WHAT THE EXERCISE ASKS -> Once you find the line with "boy in black jacket at rect(339, 292, 615, 699)" in the entries below, return exactly every line from it through the line with "bare tree at rect(532, 31, 625, 186)".

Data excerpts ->
+-------+

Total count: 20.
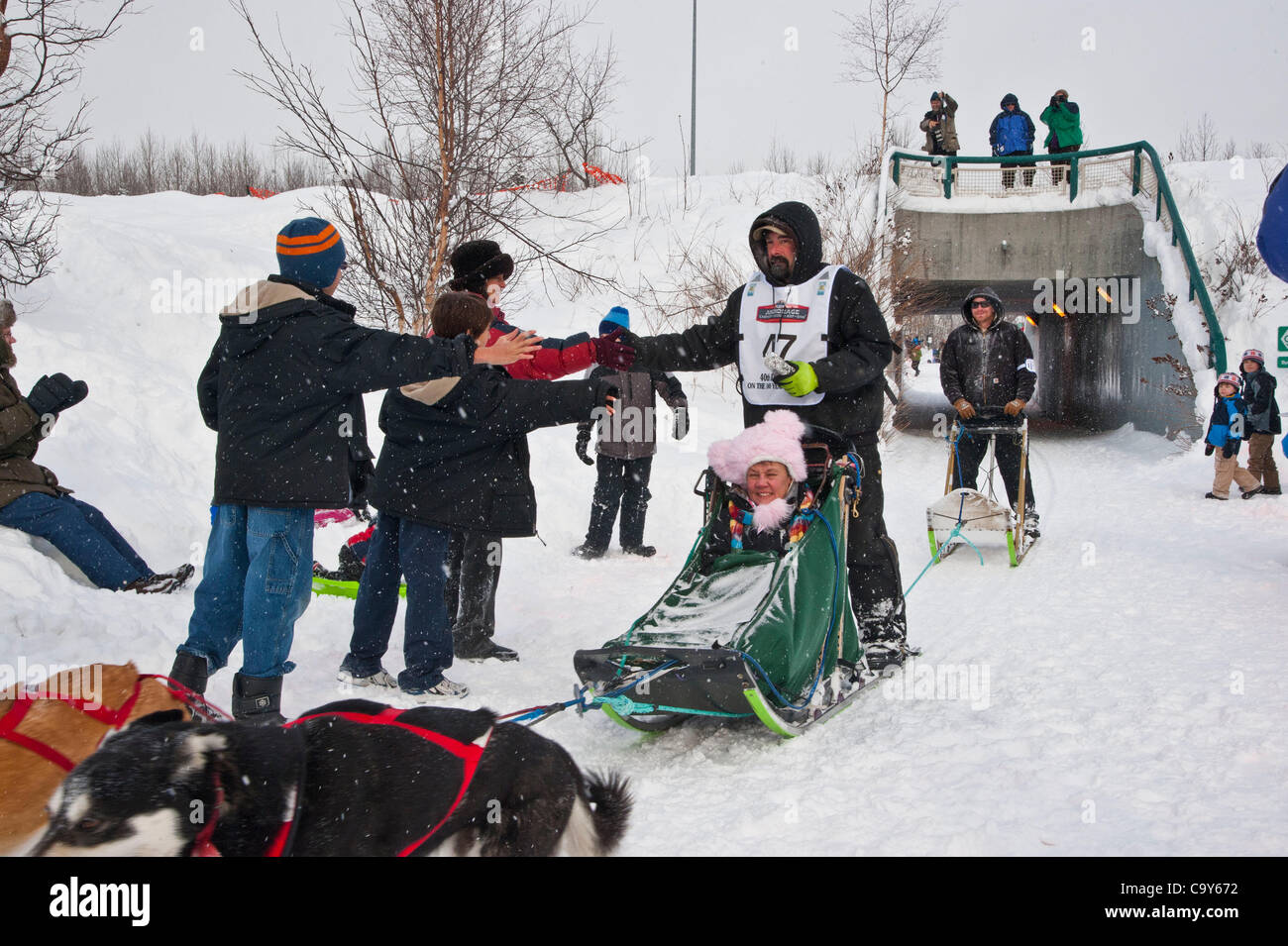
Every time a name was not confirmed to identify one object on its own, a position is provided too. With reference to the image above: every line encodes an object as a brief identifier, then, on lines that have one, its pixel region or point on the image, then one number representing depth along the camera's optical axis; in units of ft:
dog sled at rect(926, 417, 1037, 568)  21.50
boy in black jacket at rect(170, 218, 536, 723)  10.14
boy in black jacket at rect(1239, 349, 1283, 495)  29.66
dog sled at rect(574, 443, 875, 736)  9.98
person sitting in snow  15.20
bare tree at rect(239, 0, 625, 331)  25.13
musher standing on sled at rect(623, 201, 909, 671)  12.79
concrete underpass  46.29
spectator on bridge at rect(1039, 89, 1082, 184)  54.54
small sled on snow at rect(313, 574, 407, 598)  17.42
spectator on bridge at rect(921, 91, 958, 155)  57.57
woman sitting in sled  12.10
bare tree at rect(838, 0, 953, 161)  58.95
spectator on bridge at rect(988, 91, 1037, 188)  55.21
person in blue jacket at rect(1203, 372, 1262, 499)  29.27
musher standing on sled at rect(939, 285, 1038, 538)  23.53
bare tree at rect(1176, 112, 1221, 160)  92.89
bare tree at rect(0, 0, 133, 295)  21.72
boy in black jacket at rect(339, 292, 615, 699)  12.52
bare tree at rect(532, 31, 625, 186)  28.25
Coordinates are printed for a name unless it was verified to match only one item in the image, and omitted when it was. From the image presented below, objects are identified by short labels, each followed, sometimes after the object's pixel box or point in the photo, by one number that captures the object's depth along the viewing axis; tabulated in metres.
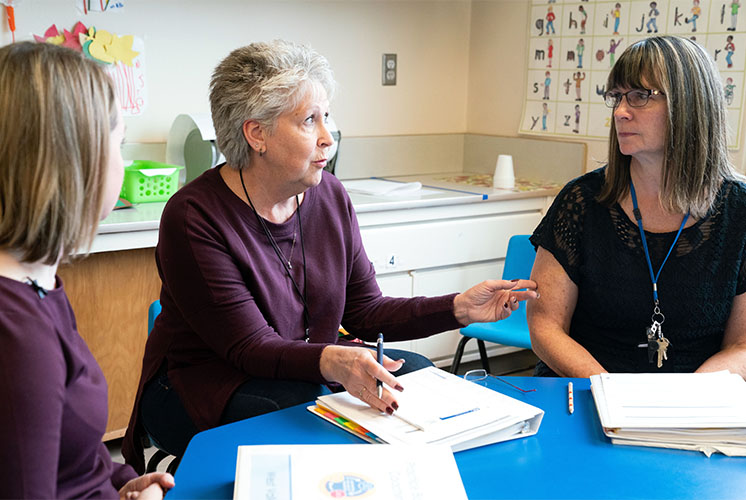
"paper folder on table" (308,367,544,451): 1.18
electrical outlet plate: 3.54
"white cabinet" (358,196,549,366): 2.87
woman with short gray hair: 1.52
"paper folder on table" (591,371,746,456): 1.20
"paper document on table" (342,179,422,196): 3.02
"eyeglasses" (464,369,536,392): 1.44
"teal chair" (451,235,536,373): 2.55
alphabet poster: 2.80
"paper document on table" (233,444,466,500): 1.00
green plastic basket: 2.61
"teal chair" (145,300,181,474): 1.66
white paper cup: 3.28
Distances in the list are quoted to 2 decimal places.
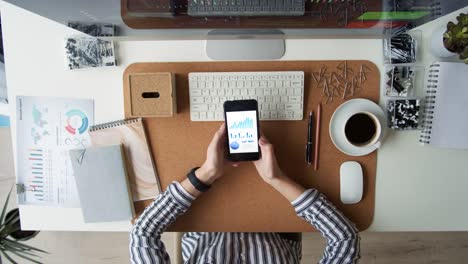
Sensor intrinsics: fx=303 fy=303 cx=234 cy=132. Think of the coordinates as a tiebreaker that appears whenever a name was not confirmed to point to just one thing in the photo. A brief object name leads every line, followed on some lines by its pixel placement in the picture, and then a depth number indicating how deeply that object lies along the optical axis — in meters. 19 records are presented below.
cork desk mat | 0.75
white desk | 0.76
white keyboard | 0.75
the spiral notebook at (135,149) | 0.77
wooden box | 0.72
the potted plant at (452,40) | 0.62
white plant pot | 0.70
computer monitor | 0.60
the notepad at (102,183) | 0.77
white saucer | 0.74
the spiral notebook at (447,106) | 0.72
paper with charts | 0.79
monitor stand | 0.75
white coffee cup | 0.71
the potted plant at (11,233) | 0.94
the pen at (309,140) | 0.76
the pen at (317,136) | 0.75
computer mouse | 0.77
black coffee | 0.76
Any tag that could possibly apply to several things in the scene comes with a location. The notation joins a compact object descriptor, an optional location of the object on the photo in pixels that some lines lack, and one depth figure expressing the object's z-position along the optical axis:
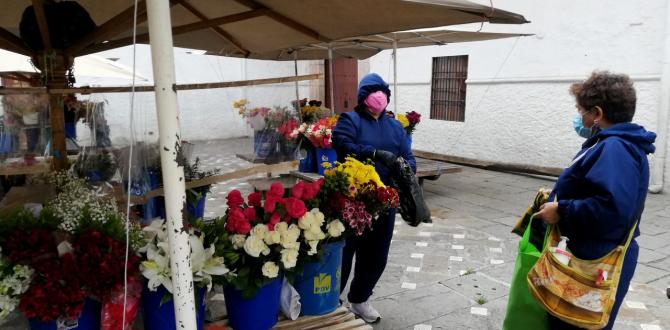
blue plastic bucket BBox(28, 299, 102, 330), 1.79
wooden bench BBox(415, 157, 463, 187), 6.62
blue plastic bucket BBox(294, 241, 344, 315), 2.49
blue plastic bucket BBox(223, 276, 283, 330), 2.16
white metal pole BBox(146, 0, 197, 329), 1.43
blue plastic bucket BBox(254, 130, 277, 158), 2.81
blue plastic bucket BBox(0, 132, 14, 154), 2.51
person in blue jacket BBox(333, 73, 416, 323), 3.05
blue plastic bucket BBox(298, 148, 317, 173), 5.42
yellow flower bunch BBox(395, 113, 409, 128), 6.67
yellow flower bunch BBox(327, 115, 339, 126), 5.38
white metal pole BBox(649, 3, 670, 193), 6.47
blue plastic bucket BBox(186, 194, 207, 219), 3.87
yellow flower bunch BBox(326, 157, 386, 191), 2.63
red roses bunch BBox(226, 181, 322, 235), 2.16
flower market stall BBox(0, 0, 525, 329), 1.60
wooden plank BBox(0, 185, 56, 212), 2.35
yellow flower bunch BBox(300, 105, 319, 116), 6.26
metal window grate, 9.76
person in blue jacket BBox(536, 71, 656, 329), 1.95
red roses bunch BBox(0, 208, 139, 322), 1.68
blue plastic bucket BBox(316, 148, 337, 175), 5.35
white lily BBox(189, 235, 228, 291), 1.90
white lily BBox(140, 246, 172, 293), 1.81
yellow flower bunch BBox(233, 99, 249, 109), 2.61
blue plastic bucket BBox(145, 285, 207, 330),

+-------+

THE ANSWER ->
boy in black jacket at rect(339, 292, 615, 699)  12.52
bare tree at rect(532, 31, 625, 186)  28.25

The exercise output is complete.